PROBLEMAS E TAREFAS:
- A) Segundo o trecho do texto, quem formou com Everaldo Marques, na TV Globo, a melhor dupla da Olimpíada?
- B) Devolva, linha por linha e sem mudar nada, todas as entradas do material fornecido, deixando as imagens de fora.

TRECHO DO TEXTO:
___

Em termos de reportagem, porém, a estrutura da Globo foi mais uma vez vencedora. Como não destacar as presenças mais uma vez marcantes de Guilherme Pereira, Marcelo Courrege e Carlos Gil, agora também com nomes como Luiz Teixeira, Débora Gares e Denise Thomaz Bastos? Guilherme Roseguini, com amplo conhecido sobre o esporte enquanto ciência, também é presença obrigatória em eventos desse porte. Vale o destaque para a difícil e cumprida missão de André Gallindo no surfe, no Taiti, bem longe do centro dos Jogos Olímpicos.
O sportv foi o canal que mais se beneficiou disso. Com quatro canais, muitas transmissões, canal 4K, sinais extras sem narração, a emissora ofereceu um produto completo ao seu assinante. Acertou ao abrir na internet, de graça, a exibição do 'Ça Va Paris', melhor programa olímpico entre os canais detentores de direitos, apresentado nos estúdios do Rio de Janeiro por André Rizek e Fabi Alvim, e com a participação de Marcelo Barreto na França.
O time de comentaristas da Globo também atuou muito bem, com destaque para Bruno Fratus diretamente da beira da piscina nas disputas da natação. Se quiser uma carreira televisiva depois da carreira, o medalhista olímpico de Tóquio mostrou estar pronto. Destaque também para Geninho Amaral, do skate, que formou na TV Globo com Everaldo Marques a melhor dupla da Olimpíada.
Mas houve deslizes em todos os canais, um deles em comum aos três. A ânsia de mostrar finais e eventos importantes com brasileiros em tela dividida.
A TV Globo é a única que operava com um canal só na sua plataforma e poderia ser alvo de maior compreensão. Mas perdeu pontos no último dia de disputas com Brasil ao dividir excessivamente e desnecessariamente a tela e as atenções do público entre uma final de futebol feminino que pegava fogo, com a seleção brasileira buscando o empate até o último minuto (que infelizmente não veio) e momentos aleatórios da disputa do bronze no vôlei feminino.
O vôlei também valia medalha, mas qual a necessidade de dividir tela com o futebol em um 3 a 3 no quarto set? Não havia risco de o jogo acabar antes dos 25 pontos nesse ponto do jogo. A tela dividida se tornou um problema e não deveria ter sido assim.
A CazéTV dividia todas as suas telas nas diversas lives com o que estivesse acontecendo em termos de medalhas brasileiras. Como a internet é um pouco mais difícil para a troca rápida de canais (o chamado 'zapear'), pode até fazer mais sentido, mas um fã específico da modalidade que estava sendo transmitida e foi interrompida pelo flash de outro evento com transmissão dedicada pode e deve ter ficado irritado.

___

MATERIAL FORNECIDO:

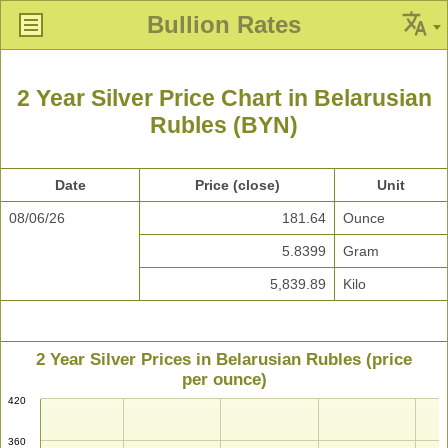
Bullion Rates
2 Year Silver Price Chart in Belarusian
Rubles (BYN)
Date
Price (close)
Unit
08/06/26
181.64
Ounce
5.8399
Gram
5,839.89
Kilo
2 Year Silver Prices in Belarusian Rubles (price
per ounce)
420
360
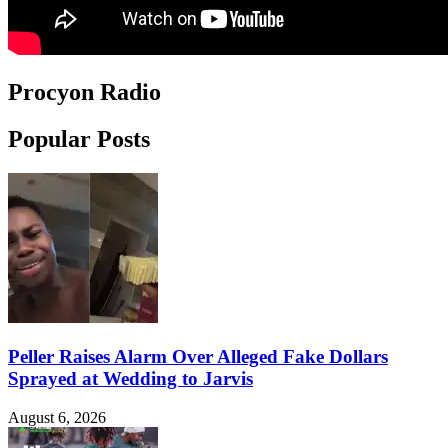
Procyon Radio
Popular Posts
Peller Raises Alarm Over Alleged Fake Dollars
Sprayed at Wedding to Jarvis
August 6, 2026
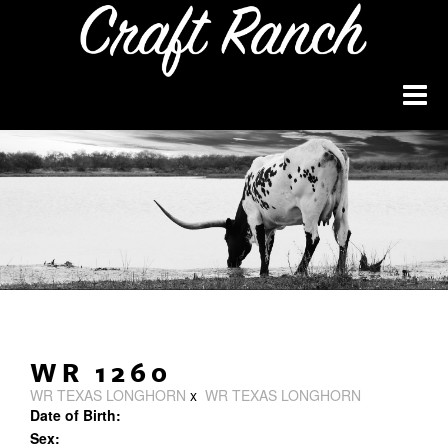
WR 1260
WR TEXAS LONGHORN
x
WR TEXAS LONGHORN
Date of Birth:
Sex:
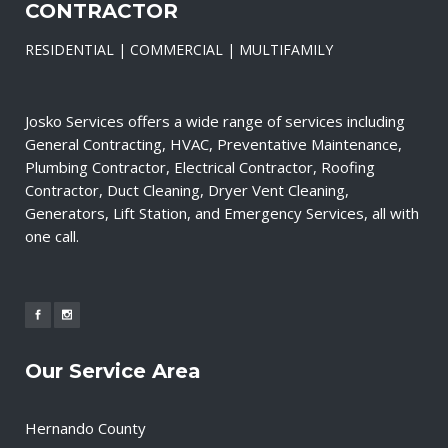
CONTRACTOR
RESIDENTIAL | COMMERCIAL | MULTIFAMILY
Josko Services offers a wide range of services including
General Contracting, HVAC, Preventative Maintenance,
Plumbing Contractor, Electrical Contractor, Roofing
Contractor, Duct Cleaning, Dryer Vent Cleaning,
Generators, Lift Station, and Emergency Services, all with
one call.
Our Service Area
Hernando County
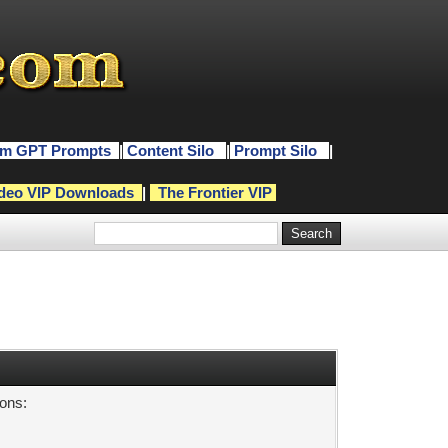
m GPT Prompts
|
Content Silo
|
Prompt Silo
|
deo VIP Downloads
|
The Frontier VIP
sons:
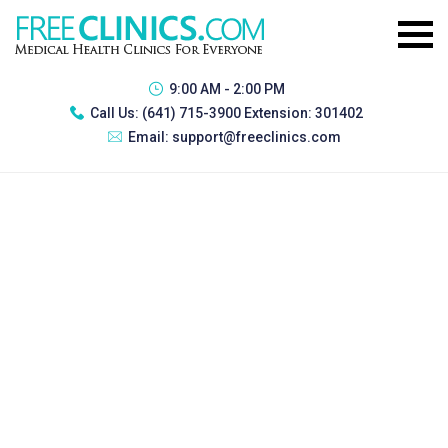
9:00 AM - 2:00 PM
Call Us:
(641) 715-3900 Extension: 301402
Email:
support@freeclinics.com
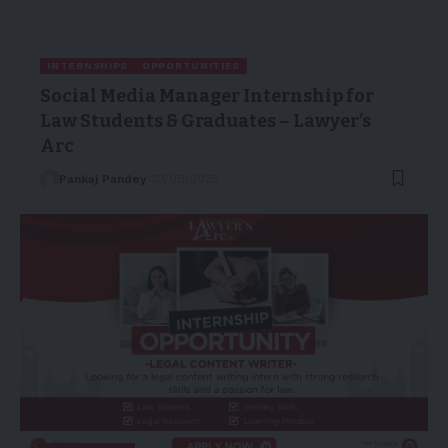
INTERNSHIPS
OPPORTUNITIES
Social Media Manager Internship for
Law Students & Graduates – Lawyer’s
Arc
Pankaj Pandey
23/08/2025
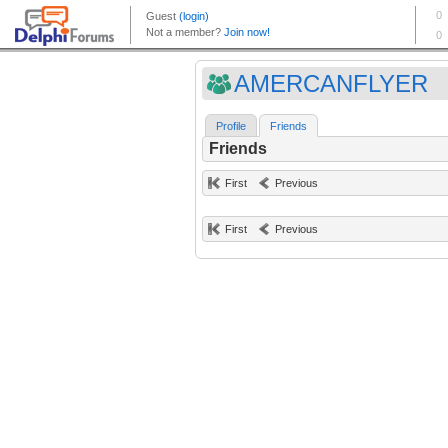
AMERCANFLYER
Profile
Friends
Friends
First
Previous
First
Previous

___

RESULTADOS DAS TAREFAS:
- A) Geninho Amaral, do skate.

- B)
Bullion Rates
2 Year Silver Price Chart in Belarusian
Rubles (BYN)
Date
Price (close)
Unit
08/06/26
181.64
Ounce
5.8399
Gram
5,839.89
Kilo
2 Year Silver Prices in Belarusian Rubles (price
per ounce)
420
360
Procyon Radio
Popular Posts
Peller Raises Alarm Over Alleged Fake Dollars
Sprayed at Wedding to Jarvis
August 6, 2026
WR 1260
WR TEXAS LONGHORN
x
WR TEXAS LONGHORN
Date of Birth:
Sex:
CONTRACTOR
RESIDENTIAL | COMMERCIAL | MULTIFAMILY
Josko Services offers a wide range of services including
General Contracting, HVAC, Preventative Maintenance,
Plumbing Contractor, Electrical Contractor, Roofing
Contractor, Duct Cleaning, Dryer Vent Cleaning,
Generators, Lift Station, and Emergency Services, all with
one call.
Our Service Area
Hernando County
m GPT Prompts
|
Content Silo
|
Prompt Silo
|
deo VIP Downloads
|
The Frontier VIP
sons:
9:00 AM - 2:00 PM
Call Us:
(641) 715-3900 Extension: 301402
Email:
support@freeclinics.com
INTERNSHIPS
OPPORTUNITIES
Social Media Manager Internship for
Law Students & Graduates – Lawyer’s
Arc
Pankaj Pandey
23/08/2025
AMERCANFLYER
Profile
Friends
Friends
First
Previous
First
Previous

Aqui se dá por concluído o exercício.